### ARTICOLO ###

I presepi della discordia. Soldi a 21 scuole veneziane ed è di nuovo polemica
La Regione ha erogato 46 mila euro, oltre 6 mila agli istituti della Città metropolitana. Il caso della Giulio Cesare di Mestre con il 60% di stranieri: «Simbolo che unisce»
Laura Berlinghieri
Cinquantamila euro, di cui 46 mila da ripartire tra gli istituti vincitori del bando e i rimanenti 4 mila destinati alla scuola polo, individuata nell’educandato statale San Benedetto di Montagnana, nel Padovano. A tanto ammonta la somma stanziata dalla Regione per la realizzazione dei presepi in 178 istituti del Veneto (sui 309 che ne avevano fatto richiesta), tra scuole statali, paritarie e centri di formazione professionale. Alle prime saranno destinati 38 mila euro, alle seconde 6. 750 e ai cfp 1. 250, secondo il numero di studenti ospitato.
Nella provincia di Venezia, a beneficiare del contributo saranno 21 istituti statali (5 sono rimasti fuori dalla graduatoria), 2 paritarie e 2 cfp. Dati che faticano a essere letti come semplici numeri, visto il ruolo “altro” ricoperto dal presepe: sempre più “bandiera” di un pensiero ai limiti del politico, oltre che simbolo della natività cristiana.

### VOCI FORNITE ###

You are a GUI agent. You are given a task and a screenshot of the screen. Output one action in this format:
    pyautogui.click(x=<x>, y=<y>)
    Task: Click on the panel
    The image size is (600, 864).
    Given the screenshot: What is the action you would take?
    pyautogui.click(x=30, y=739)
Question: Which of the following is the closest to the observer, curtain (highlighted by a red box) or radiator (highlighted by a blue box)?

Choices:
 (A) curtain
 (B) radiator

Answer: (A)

###
### VOCI FORNITE ###

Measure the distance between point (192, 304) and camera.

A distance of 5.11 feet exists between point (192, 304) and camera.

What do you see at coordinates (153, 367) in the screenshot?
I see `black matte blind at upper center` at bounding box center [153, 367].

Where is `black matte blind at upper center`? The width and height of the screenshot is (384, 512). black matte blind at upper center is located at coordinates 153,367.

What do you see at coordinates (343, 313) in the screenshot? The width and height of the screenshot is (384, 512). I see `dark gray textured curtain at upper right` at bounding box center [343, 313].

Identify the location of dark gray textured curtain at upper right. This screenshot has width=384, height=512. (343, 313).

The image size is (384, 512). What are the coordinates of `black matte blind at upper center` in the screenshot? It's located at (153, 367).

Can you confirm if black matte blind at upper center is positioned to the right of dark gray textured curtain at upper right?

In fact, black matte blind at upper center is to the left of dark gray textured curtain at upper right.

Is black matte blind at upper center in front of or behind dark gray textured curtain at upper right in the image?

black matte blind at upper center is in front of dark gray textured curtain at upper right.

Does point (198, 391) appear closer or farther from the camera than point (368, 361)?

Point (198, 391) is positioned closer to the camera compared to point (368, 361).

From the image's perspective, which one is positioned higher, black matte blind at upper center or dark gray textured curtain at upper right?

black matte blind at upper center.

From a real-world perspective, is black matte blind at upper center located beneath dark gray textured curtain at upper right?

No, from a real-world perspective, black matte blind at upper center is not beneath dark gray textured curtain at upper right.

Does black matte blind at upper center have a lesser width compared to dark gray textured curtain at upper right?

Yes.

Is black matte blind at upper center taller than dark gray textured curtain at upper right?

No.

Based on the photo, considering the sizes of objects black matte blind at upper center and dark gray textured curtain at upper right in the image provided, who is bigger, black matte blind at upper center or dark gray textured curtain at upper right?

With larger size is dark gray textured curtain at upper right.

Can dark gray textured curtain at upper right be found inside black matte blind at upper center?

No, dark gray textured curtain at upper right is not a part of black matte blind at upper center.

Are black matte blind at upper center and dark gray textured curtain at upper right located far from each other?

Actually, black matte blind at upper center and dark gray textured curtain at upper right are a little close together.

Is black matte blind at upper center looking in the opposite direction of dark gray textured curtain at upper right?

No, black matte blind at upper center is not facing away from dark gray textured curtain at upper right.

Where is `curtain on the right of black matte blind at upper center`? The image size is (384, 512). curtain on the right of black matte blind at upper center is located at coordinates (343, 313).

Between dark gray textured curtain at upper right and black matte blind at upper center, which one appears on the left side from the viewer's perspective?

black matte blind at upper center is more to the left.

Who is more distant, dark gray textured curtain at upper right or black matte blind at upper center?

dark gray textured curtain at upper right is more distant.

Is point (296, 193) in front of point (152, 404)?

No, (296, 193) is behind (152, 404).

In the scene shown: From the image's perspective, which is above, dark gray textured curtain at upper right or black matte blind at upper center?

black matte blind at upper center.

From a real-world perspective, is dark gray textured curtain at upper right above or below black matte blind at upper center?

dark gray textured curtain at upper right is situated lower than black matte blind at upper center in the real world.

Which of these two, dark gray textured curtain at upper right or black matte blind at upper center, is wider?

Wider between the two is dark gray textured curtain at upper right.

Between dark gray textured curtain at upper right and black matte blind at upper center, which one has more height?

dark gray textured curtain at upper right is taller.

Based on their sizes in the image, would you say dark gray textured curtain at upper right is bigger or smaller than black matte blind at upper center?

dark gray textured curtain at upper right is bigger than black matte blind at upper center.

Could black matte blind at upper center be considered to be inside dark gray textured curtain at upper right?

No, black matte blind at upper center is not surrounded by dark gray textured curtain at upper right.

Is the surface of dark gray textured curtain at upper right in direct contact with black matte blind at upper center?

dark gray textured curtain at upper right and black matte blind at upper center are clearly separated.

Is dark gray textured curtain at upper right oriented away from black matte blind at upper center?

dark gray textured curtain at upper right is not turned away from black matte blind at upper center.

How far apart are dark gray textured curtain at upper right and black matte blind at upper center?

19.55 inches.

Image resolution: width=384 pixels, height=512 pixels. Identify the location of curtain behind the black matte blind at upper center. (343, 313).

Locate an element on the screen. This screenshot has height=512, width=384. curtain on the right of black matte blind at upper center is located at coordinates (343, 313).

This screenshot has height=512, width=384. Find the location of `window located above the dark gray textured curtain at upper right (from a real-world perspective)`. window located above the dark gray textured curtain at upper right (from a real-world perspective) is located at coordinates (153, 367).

###
### VOCI FORNITE ###

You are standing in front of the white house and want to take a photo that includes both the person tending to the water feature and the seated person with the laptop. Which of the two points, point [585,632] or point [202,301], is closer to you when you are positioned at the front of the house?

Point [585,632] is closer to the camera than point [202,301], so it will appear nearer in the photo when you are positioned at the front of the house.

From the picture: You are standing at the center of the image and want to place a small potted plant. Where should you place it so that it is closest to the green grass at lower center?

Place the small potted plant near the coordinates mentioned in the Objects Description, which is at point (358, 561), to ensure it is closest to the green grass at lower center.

###

=== COMPITI DA SVOLGERE ===
• a. Elenca tutte le tipologie di istituti del Veneto tra cui, secondo l'articolo sui presepi, è ripartito il contributo regionale.
• b. Riporta fedelmente il passo dell'articolo sui presepi da "I presepi della" a "di studenti ospitato.".
• c. Quale istituto indica l'articolo sui presepi come scuola polo?

=== RISPOSTE AI COMPITI ===
• a. Scuole statali, scuole paritarie, centri di formazione professionale.

• b.
I presepi della discordia. Soldi a 21 scuole veneziane ed è di nuovo polemica
La Regione ha erogato 46 mila euro, oltre 6 mila agli istituti della Città metropolitana. Il caso della Giulio Cesare di Mestre con il 60% di stranieri: «Simbolo che unisce»
Laura Berlinghieri
Cinquantamila euro, di cui 46 mila da ripartire tra gli istituti vincitori del bando e i rimanenti 4 mila destinati alla scuola polo, individuata nell’educandato statale San Benedetto di Montagnana, nel Padovano. A tanto ammonta la somma stanziata dalla Regione per la realizzazione dei presepi in 178 istituti del Veneto (sui 309 che ne avevano fatto richiesta), tra scuole statali, paritarie e centri di formazione professionale. Alle prime saranno destinati 38 mila euro, alle seconde 6. 750 e ai cfp 1. 250, secondo il numero di studenti ospitato.

• c. L'educandato statale San Benedetto di Montagnana, nel Padovano.